(M1030-10-59) Polymer Nanovectors for Treating Lung Inflammation

Purpose: Uncontrolled inflammation is a key factor in the pathogenesis of various lung diseases such as emphysema, COPD, and ARDS. Current therapies, including corticosteroids and bronchodilators, have significant side effects, limiting their long-term use. Small interfering RNA (siRNA) offers a promising alternative for targeted immunomodulation. However, efficient siRNA delivery faces challenges in cellular uptake and tissue localization.

Methods: This study investigates a series of guanidinium-functionalized polymers (Cn-Guan) designed to explore the effects of amphiphilicity on siRNA complexation and efficiency in vitro and in vivo. Nine polymers with varying side chain lengths (C3, C5, C7) and molecular weights (17 kDa, 30 kDa, 65 kDa) were synthesized, forming polyplexes with siRNA.

Results: Characterization revealed that C7-Guan polymers exhibited the smallest polyplex sizes and the tightest complexation with siRNA. In vitro studies showed that 65 kDa polymers had the highest gene knockdown efficiency, with C3 and C5-Guan achieving ~70% knockdown, while C7-Guan achieved ~30%. In vivo, all polymers demonstrated significant lung accumulation and ~70% TNF-α knockdown with a low dose of 0.14 mg/kg in a murine lung inflammation model. C7-Guan polymers, despite lower in vitro efficiency, performed excellently in vivo, likely due to enhanced stability.

Conclusion: Overall, the Cn-Guan/siRNA polyplexes effectively and safely attenuated LPS-induced pulmonary inflammation, highlighting their potential as therapeutic agents. The exploration of polymer side-chain lengths and their impact on siRNA transfection efficacy provides valuable insights for the design of future siRNA delivery systems. These findings underscore the importance of optimizing polymer characteristics to achieve efficient and targeted gene silencing in the treatment of inflammatory lung diseases.  

Acknowledgements: VR acknowledges support from the National Institutes of Health under EB EB022641. The content is solely the authors’ responsibility and does not necessarily represent the official views of the National Institutes of Health. The authors thank the Light Microscopy Core Facility and the Flow Cytometry Core Facility at the University of Massachusetts, Amherst, for establishing confocal microscopy and flow cytometric assays. The authors thank the Farkas group at the University of Massachusetts Amherst for sharing their RT-PCR instrument.

Schematic of study design. Cn-Guan polymers of varying chain lengths and molecular weights self-assemble with siRNA. Cn-Guan/siRNA knockdown TNF-α gene in inflamed macrophages in vitro and in vivo in inflamed lungs through systemic administration.
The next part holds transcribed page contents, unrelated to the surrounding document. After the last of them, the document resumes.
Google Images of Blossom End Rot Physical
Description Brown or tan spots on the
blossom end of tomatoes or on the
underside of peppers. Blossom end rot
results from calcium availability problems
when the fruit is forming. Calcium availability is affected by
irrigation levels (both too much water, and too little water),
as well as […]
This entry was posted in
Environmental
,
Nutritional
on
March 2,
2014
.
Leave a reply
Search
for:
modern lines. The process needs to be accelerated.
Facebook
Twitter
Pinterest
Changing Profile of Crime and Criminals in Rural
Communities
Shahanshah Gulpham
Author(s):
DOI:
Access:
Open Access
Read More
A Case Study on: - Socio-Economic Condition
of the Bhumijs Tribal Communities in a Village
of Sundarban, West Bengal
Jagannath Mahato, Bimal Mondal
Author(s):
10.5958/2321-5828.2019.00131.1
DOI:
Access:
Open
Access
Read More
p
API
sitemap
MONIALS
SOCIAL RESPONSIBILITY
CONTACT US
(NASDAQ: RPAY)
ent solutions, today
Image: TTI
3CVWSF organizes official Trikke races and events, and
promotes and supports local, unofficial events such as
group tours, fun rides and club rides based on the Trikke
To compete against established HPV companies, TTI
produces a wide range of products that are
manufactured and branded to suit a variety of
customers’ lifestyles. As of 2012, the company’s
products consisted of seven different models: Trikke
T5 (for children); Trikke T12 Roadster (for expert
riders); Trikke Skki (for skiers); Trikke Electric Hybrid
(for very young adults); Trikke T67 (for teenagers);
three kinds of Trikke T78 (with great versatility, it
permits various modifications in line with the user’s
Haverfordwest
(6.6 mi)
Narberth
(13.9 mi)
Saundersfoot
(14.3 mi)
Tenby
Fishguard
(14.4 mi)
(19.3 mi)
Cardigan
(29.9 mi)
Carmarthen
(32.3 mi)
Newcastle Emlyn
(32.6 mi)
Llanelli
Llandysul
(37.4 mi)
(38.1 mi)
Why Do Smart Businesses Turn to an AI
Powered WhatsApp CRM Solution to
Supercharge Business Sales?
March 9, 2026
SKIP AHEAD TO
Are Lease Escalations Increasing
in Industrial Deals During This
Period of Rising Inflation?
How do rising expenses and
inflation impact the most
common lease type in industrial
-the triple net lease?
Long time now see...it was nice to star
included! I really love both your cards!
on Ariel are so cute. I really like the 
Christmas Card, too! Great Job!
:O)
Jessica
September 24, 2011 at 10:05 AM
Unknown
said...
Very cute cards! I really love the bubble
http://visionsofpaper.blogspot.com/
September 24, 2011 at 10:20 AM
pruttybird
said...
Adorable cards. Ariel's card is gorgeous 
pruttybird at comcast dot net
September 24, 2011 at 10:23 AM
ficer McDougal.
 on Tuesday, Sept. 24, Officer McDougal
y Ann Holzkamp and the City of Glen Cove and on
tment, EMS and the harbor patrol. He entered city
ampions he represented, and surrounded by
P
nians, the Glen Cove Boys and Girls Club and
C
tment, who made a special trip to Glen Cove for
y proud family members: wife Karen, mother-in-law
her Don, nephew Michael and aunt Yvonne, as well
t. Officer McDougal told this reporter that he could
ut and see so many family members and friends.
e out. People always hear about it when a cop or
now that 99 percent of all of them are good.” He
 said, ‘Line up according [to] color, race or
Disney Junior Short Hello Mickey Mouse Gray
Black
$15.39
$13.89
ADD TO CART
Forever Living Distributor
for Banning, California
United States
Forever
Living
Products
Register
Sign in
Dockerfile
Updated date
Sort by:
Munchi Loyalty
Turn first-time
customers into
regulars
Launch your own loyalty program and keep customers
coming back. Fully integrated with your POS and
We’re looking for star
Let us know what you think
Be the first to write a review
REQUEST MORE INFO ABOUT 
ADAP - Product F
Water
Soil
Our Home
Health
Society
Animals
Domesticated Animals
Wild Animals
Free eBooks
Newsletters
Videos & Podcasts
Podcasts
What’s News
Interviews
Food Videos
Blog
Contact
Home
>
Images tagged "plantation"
Evaluation of uptake and fluorescent reporter gene silencing in. a) Quantification of siRNA uptake in M1-polarized RAW 264.7 cells following treatment with Cn-Guan/AF488-siRNA (25 nM of siRNA) polyplexes in all molecular weights as a function of G/P ratio, as quantified by cytometry. b) Representative flow cytometry histogram for uptake for 65 kDa Cn-Guan/AF488-siRNA. c) Quantification of eGFP knockdown M1-polarized RAW 264.7:eGFP cells following treatment with Cn-Guan/si_GFP (75 nM of siRNA) polyplexes in all molecular weights as a function of G/P ratio, as quantified by cytometry. d) Representative CLSM images for eGFP knockdown in M1-polarized RAW 264.7:eGFP after treatment with Cn-Guan/si_GFP (75 nM of siRNA) with the 65 kDa polymer weight polymers. Cell nuclei stained with DAPI (blue). Scale bar: 50 μm.

Therapeutic efficacy of Cn-Guan/siRNA polyplex-mediated gene knockdown. a) Serum TNF-α measured by ELISA 24 h after polyplexes dosing. b) qRT-PCR for TNF-α mRNA levels. BALB/c mice were systematically injected with the polyplexes at a siRNA dose of 0.14 mg/kg, and the lungs were harvested after 24 h. c) Relative bronchial wall thickness analysis 24 h after systemic administration of polyplexes at a siRNA dose of 0.14 mg/kg. d) Representative hematoxylin and eosin-stained lung histology sections of mice. Yellow arrows indicate bronchial wall thickness (scale bar, 200 μm). e) in vivo determination of hepatic function using ALT analysis of the blood plasma. Error bars represent the mean ± the standard error of the mean (SEM) (n=4, one-way ANOVA and Tukey multiple comparisons, ****p < 0.001, 99.9% CI).